Texto de leitura ->
O Tribunal de Justiça do Acre (TJAC) firmou um entendimento que impacta diretamente o planejamento dos produtores rurais no estado. Em decisão publicada na edição do Diário da Justiça Eletrônico desta segunda-feira (9), o Judiciário negou o pedido de um produtor do município de Bujari que buscava afastar dívidas bancárias junto ao Banco da Amazônia alegando crises climáticas.
A decisão reforça que eventos da natureza, como secas ou chuvas atípicas, não podem ser classificados como “caso fortuito ou força maior” para o descumprimento de obrigações financeiras, uma vez que são considerados riscos inerentes à própria atividade agrícola.
No recurso analisado, o produtor argumentava que fatores climáticos adversos teriam inviabilizado a produção, o que justificaria a revisão das cláusulas contratuais e a suspensão dos pagamentos. No entanto, os desembargadores compreenderam que as variações do clima fazem parte do cotidiano do agronegócio e devem ser previstas pelo empreendedor. Para o Tribunal, o reconhecimento de um evento como imprevisível exigiria circunstâncias extraordinárias que fugissem totalmente à normalidade regional, o que não se aplica às oscilações sazonais do Acre.

Dados disponíveis ->
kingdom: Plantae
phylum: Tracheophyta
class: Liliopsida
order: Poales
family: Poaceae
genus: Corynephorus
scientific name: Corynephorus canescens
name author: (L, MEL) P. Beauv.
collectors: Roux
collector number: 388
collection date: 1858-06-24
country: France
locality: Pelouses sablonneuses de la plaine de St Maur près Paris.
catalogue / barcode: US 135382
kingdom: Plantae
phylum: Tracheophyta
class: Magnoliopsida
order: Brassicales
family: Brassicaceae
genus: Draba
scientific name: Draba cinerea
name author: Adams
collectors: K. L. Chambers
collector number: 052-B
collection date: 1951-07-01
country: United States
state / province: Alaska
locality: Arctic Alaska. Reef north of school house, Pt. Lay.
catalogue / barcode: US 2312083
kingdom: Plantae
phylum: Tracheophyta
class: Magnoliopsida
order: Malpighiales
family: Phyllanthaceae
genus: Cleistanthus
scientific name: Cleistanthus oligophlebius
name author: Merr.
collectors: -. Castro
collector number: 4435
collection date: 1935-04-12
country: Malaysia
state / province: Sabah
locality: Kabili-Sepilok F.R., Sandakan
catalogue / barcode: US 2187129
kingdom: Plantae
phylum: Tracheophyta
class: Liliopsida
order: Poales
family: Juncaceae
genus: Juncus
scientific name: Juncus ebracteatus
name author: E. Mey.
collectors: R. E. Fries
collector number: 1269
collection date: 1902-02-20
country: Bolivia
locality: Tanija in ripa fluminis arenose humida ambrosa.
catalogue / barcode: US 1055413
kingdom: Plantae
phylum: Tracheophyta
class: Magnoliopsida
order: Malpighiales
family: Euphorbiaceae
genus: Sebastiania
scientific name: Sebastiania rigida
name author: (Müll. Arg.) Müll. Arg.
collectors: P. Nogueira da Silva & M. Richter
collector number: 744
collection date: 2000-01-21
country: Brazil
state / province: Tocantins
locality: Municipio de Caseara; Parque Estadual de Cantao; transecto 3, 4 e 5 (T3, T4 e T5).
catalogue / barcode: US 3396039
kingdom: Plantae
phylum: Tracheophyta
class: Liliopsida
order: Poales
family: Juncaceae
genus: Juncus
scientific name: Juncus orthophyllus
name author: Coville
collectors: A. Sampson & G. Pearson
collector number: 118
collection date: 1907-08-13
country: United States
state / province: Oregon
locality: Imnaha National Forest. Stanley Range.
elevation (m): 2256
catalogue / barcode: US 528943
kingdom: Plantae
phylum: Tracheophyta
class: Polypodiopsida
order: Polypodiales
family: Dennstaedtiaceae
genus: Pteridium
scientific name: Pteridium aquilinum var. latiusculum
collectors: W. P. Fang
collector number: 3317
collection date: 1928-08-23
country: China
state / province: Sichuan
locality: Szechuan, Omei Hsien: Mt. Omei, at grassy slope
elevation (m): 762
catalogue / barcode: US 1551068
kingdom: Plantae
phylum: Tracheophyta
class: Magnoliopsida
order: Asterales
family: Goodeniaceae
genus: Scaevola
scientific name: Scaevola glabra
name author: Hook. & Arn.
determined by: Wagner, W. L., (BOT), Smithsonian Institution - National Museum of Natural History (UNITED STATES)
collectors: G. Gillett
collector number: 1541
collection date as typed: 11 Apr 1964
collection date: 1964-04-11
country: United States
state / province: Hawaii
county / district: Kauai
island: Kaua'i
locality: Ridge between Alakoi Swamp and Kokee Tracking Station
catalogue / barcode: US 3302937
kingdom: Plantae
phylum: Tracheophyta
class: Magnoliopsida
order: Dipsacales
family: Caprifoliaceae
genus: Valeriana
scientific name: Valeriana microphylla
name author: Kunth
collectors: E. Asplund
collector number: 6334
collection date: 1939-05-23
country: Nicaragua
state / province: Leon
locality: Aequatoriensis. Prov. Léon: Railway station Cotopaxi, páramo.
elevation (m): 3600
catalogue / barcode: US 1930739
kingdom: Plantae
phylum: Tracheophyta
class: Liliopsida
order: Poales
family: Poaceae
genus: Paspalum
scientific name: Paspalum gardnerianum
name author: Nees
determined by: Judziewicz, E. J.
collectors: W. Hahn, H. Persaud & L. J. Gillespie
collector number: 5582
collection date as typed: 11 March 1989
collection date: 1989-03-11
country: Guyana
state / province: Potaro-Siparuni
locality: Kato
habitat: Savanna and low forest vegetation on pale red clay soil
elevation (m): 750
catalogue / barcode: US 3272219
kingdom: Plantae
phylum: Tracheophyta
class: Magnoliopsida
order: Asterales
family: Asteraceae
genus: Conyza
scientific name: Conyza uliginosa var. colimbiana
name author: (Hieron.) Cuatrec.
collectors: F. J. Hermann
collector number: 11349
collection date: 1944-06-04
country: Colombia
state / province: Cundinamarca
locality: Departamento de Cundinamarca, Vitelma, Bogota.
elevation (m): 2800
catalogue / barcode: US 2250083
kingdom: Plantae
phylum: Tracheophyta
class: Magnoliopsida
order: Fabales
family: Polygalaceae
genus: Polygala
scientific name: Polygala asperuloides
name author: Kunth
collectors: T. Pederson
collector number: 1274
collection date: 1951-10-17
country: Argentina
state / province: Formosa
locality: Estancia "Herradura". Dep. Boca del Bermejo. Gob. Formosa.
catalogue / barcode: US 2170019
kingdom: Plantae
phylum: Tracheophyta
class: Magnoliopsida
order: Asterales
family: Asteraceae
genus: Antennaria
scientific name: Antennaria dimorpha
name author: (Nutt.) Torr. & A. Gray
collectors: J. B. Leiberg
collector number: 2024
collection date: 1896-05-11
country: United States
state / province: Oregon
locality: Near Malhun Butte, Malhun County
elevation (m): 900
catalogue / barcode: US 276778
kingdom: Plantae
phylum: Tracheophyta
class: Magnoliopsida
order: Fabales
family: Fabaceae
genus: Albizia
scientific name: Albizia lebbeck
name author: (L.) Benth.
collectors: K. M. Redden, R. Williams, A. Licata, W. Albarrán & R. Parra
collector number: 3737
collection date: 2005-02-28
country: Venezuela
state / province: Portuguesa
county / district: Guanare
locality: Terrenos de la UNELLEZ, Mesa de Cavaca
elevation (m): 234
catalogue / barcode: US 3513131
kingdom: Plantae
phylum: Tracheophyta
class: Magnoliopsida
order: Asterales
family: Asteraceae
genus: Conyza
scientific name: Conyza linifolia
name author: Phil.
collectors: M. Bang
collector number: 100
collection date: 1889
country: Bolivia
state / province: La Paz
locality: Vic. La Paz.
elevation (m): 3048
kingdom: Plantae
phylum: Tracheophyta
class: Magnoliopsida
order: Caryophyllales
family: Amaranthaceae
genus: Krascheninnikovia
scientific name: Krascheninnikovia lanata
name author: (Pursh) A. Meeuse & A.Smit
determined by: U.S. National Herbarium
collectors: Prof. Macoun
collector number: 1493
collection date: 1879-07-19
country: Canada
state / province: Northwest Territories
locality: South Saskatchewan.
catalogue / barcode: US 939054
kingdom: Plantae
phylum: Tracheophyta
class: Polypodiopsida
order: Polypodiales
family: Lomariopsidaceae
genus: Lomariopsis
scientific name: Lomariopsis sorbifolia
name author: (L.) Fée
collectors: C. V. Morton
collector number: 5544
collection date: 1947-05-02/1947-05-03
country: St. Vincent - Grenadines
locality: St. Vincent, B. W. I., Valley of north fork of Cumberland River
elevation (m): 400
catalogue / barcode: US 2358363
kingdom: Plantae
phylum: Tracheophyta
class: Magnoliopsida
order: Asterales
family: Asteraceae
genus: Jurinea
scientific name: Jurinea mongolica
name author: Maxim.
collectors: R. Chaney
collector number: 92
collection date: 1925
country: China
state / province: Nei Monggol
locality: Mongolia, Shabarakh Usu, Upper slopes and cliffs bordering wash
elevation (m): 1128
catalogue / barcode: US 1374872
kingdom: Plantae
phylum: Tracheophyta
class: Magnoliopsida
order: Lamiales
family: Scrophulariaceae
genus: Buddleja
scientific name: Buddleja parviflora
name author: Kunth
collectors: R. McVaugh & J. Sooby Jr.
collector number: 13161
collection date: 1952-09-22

Enunciado -> Copie o trecho do texto sobre a decisão do TJAC que começa nas palavras "No recurso analisado, o" e termina em "sazonais do Acre.", trocando "desembargadores" por "magistrados". As linhas de dados não são necessárias.

Resposta ->
No recurso analisado, o produtor argumentava que fatores climáticos adversos teriam inviabilizado a produção, o que justificaria a revisão das cláusulas contratuais e a suspensão dos pagamentos. No entanto, os magistrados compreenderam que as variações do clima fazem parte do cotidiano do agronegócio e devem ser previstas pelo empreendedor. Para o Tribunal, o reconhecimento de um evento como imprevisível exigiria circunstâncias extraordinárias que fugissem totalmente à normalidade regional, o que não se aplica às oscilações sazonais do Acre.